If we are not reality TV fans, we would tend to think of apprentices as those learning a particular skill or trade, and most readily associate apprenticeships with practical learning. ‘Practical’ is a matter of degrees – replacing a fan belt, grilling a chop and solving an equation are all practical, in the sense that there is a doer and a task. So let’s not limit our idea of apprenticeship to the learning of physical skills; we can see that students in classrooms are our apprentices. After all, the core idea of apprenticeship is that a learner follows the example and tuition of a master. There’s no reason why we can’t see ourselves, as teachers, in that master role, since we want our students to follow our example and become masters themselves.

An apprentice in what we might disparagingly call a practical trade will observe the master, who’ll explain her working, question the apprentice throughout, before giving the apprentice a go. Seems to me, this is just like how we run a classroom. With many a fad interrupting us, there’s a danger the idea of the teacher as an expert who models excellence to their students (apprentices) is being muddied. So let’s re-embrace modelling as central to our roles.

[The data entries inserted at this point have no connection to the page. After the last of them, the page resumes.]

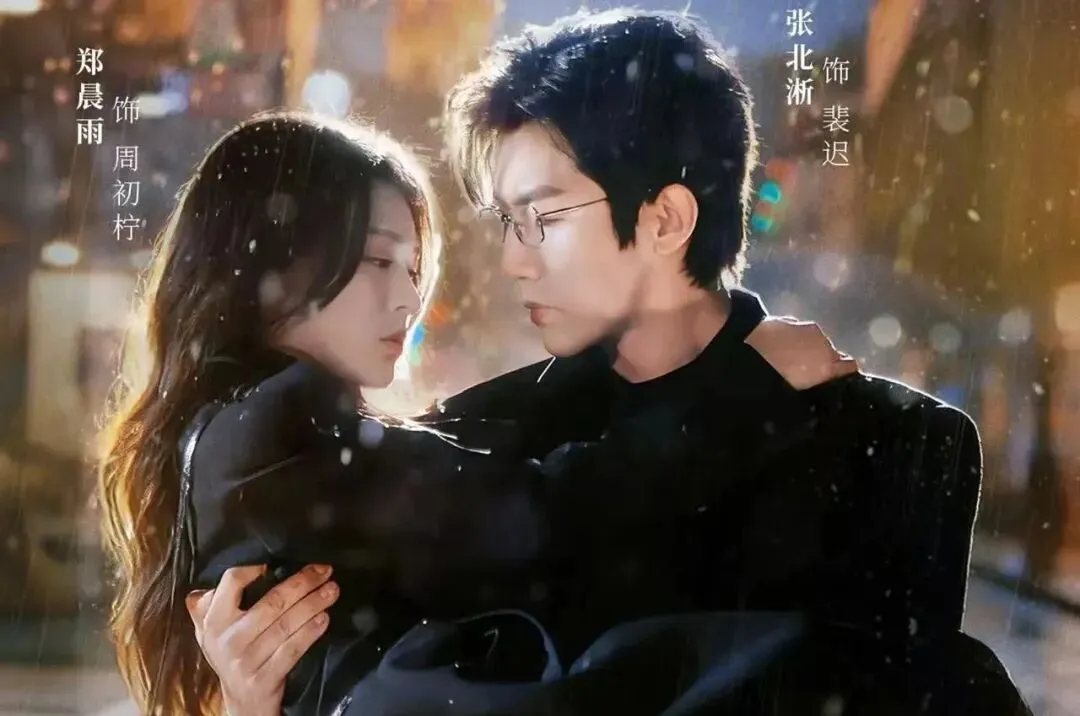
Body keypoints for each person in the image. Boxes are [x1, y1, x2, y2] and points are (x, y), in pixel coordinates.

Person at [191, 9, 1030, 716]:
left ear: (666, 219)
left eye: (544, 218)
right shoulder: (474, 440)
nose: (514, 260)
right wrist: (254, 705)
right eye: (507, 223)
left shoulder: (903, 445)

At Nova, live modelling is taking off in many subjects where it may not have been so common previously. We model live to show the steps in a calculation, or to show how to structure an essay or exam answer, or how to produce a diagram. This can easily be done by (whisper it) ditching the smart board and using a pen on the board, or a flipchart, or chalk if you can find a blackboard. Alternatively, we have found that visualizers are superb tools for modelling. One English teacher has his own exercise book in which he writes essays alongside the students (‘I don’t mind working if you are sir’ was heard in the room). My students’ graphs have improved exponentially (no pun intended) since I could show them on my own bit of graph paper rather than clumsily showing them on the board, which lacks, most notably, squares.

To model shows students what excellence really looks like, allowing them to pull their work up to the standard you want, rather than stopping when they think it is good enough. Needless to say, live modelling is not simply: you do it, they copy. The model must be deconstructed as you go along, asking questions to help students interrogate the model you are producing, as well as checking understanding of the steps you are carrying out. In fact, there is evidence that studying model answers is superior to completing practice questions. One of the big benefits I find is modelling helps students focus on the things that matter, and the things that don’t. All too often we suffer the ‘curse of knowledge’, where our (the teacher’s) comprehensive understanding causes us to forget the simple errors in thought the students make, because we forget that they don’t know which aspects of a complex idea they should focus on, and which are the extraneous details. (Incidentally, this is why a typo can throw students totally off course! They think it represents an important feature of the text, or graph, or map or whatever.)

So, in academy CPD and in faculty time, we have been working on the bread and butter of lessons – the explanations we provide for students, such that they can be inducted into the body of knowledge in which we are the experts. In short, that they may become our apprentices.